◆ **TASK TO CARRY OUT**:
Please report every line of the listing below that has the word "changes" in it.

◆ **GIVEN INFORMATION**:
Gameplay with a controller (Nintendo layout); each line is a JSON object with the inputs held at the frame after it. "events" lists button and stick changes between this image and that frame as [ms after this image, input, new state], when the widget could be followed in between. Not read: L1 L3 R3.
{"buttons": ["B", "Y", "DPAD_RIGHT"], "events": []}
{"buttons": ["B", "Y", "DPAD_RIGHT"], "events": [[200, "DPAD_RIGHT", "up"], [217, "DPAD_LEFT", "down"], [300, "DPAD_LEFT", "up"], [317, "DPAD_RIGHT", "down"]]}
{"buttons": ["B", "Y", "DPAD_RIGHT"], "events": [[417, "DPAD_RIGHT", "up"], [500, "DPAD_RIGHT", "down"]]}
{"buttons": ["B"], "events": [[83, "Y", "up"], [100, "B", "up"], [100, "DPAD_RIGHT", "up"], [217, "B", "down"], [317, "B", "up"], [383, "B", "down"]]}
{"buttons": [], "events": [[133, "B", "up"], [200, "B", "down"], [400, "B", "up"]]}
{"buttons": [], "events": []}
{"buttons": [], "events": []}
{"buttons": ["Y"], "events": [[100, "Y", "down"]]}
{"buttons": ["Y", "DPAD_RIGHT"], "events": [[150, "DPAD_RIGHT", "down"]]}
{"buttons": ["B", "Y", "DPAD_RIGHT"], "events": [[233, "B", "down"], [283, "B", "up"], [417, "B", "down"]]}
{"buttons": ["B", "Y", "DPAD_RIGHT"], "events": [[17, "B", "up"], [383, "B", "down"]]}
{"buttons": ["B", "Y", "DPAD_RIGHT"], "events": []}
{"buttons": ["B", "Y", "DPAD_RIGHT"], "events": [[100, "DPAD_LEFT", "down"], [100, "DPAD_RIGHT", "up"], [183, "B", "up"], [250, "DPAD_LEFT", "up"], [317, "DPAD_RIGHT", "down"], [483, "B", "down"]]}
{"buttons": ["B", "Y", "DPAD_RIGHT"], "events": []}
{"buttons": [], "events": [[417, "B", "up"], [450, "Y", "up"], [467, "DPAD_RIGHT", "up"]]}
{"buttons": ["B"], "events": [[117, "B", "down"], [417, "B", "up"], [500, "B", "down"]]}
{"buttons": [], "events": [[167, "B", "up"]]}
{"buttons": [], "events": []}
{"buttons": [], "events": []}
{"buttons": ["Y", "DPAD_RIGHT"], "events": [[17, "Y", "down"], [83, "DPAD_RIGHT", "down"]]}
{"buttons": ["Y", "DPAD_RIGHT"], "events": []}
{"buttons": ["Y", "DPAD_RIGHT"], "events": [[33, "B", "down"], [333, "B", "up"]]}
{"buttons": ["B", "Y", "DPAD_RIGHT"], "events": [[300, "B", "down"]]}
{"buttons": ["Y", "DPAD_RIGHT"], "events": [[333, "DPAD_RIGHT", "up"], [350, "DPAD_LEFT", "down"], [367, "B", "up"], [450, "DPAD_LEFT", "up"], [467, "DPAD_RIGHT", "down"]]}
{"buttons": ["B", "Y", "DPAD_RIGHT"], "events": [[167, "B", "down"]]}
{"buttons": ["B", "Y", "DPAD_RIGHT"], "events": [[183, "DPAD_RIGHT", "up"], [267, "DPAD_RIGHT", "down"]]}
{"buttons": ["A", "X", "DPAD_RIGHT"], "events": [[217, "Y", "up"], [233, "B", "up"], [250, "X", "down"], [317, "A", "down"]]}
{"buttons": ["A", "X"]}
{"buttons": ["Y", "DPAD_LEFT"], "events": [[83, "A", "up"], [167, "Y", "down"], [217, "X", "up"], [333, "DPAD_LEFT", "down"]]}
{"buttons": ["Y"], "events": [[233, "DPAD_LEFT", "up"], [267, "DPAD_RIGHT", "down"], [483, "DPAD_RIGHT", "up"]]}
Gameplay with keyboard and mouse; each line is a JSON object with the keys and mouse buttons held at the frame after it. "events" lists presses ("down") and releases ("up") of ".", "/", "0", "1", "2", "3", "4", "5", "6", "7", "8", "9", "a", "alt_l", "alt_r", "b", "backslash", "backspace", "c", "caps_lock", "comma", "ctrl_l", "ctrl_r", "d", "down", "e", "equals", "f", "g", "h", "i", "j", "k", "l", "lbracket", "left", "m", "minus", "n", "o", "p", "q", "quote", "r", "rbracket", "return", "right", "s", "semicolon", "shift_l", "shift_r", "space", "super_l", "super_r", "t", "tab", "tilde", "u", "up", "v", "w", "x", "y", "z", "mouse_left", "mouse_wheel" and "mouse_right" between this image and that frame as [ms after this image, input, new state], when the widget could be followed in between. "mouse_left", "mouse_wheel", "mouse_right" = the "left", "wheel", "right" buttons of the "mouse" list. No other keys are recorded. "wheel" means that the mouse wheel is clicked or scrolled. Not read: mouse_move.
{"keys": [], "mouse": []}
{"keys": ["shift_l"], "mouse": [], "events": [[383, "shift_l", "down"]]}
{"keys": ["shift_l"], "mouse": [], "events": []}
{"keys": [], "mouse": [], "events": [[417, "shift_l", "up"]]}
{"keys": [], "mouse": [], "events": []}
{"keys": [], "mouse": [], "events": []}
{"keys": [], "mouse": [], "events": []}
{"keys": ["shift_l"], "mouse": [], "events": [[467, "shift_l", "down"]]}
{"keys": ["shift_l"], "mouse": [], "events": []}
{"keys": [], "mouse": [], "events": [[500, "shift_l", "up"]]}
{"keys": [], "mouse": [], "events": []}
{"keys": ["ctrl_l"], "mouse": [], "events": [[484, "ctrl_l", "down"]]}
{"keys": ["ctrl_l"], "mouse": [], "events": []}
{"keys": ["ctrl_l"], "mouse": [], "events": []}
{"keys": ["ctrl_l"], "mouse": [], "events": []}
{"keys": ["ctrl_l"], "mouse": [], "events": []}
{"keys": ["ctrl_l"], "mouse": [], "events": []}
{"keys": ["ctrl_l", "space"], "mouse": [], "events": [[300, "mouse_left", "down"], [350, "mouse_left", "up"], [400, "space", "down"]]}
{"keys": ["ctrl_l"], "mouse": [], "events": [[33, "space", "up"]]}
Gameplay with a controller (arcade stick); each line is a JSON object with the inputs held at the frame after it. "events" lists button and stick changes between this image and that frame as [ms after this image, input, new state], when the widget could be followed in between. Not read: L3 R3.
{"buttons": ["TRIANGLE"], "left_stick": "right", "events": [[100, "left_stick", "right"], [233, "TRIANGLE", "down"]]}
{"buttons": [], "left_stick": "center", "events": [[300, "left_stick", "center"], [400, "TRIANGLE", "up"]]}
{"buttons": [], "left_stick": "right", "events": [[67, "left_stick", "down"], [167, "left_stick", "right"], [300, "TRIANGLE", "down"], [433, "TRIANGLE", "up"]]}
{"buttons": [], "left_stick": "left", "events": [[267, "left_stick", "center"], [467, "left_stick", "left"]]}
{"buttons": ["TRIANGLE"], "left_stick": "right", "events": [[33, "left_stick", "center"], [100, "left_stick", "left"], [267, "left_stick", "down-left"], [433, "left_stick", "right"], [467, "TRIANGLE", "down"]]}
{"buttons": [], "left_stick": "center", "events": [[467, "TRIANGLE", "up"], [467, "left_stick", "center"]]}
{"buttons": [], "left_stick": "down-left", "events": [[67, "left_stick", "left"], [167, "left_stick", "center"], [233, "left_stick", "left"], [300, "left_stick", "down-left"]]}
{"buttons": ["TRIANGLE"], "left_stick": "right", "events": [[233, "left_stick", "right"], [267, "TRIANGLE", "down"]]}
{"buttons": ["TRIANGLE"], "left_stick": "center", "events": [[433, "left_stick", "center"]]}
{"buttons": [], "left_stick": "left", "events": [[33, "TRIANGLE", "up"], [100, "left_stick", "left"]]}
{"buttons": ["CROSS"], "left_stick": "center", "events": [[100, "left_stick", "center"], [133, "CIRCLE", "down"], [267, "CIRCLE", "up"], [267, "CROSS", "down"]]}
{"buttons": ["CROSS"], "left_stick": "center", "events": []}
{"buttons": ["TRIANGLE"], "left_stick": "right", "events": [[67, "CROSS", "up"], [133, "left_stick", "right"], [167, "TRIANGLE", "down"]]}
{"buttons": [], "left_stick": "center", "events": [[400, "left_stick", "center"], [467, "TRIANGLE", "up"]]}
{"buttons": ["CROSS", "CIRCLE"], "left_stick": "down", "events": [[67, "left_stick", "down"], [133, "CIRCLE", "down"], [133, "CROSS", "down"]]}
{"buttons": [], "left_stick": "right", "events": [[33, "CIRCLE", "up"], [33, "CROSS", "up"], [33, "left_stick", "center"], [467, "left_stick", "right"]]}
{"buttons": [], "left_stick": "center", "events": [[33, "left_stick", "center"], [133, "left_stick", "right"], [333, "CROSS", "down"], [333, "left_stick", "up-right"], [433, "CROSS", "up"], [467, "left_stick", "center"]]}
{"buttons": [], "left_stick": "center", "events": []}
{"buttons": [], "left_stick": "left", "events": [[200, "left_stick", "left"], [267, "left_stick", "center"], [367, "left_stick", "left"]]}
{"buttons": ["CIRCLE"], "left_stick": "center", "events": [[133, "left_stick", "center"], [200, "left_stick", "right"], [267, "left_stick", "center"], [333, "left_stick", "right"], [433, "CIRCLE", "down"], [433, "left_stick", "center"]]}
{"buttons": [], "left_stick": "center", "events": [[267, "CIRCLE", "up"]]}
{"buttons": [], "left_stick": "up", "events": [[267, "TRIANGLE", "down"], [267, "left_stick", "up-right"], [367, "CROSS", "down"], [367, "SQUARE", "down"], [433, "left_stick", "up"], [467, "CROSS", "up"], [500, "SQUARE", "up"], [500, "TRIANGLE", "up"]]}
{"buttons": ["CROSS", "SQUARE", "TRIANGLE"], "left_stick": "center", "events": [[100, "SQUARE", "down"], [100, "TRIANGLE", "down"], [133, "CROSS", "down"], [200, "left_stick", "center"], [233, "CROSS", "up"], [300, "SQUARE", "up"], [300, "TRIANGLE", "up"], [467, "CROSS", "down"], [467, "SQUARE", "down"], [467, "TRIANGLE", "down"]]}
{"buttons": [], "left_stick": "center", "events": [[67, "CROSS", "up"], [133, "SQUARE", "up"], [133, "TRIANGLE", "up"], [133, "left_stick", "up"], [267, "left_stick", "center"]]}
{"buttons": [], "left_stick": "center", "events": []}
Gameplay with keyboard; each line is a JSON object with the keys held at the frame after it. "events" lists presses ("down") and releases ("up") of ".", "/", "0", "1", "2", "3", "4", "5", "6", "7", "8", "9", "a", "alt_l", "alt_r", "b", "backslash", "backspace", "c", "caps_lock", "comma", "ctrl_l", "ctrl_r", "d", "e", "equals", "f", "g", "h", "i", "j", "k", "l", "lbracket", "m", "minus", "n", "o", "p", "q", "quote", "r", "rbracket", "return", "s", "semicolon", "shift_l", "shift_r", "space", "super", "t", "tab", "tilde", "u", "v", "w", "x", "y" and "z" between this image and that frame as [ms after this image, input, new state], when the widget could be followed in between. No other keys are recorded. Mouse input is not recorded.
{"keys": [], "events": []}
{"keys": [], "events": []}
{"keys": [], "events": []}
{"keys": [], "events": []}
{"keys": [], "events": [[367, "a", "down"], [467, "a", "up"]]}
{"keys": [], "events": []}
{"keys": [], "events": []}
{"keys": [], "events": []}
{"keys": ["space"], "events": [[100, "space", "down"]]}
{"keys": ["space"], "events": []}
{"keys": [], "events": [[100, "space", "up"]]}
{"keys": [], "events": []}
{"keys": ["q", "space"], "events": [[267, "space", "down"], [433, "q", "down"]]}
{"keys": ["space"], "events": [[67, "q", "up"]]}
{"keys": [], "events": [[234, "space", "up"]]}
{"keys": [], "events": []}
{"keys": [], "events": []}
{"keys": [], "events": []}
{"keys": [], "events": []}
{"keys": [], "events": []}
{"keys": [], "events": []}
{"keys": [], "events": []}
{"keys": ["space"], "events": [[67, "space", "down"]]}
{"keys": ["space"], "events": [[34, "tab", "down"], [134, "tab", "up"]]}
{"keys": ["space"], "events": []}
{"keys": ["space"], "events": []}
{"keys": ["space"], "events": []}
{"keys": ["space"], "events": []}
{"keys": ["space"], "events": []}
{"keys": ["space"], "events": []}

◆ **ANSWER FOR THIS EXERCISE**:
Gameplay with a controller (Nintendo layout); each line is a JSON object with the inputs held at the frame after it. "events" lists button and stick changes between this image and that frame as [ms after this image, input, new state], when the widget could be followed in between. Not read: L1 L3 R3.
Gameplay with a controller (arcade stick); each line is a JSON object with the inputs held at the frame after it. "events" lists button and stick changes between this image and that frame as [ms after this image, input, new state], when the widget could be followed in between. Not read: L3 R3.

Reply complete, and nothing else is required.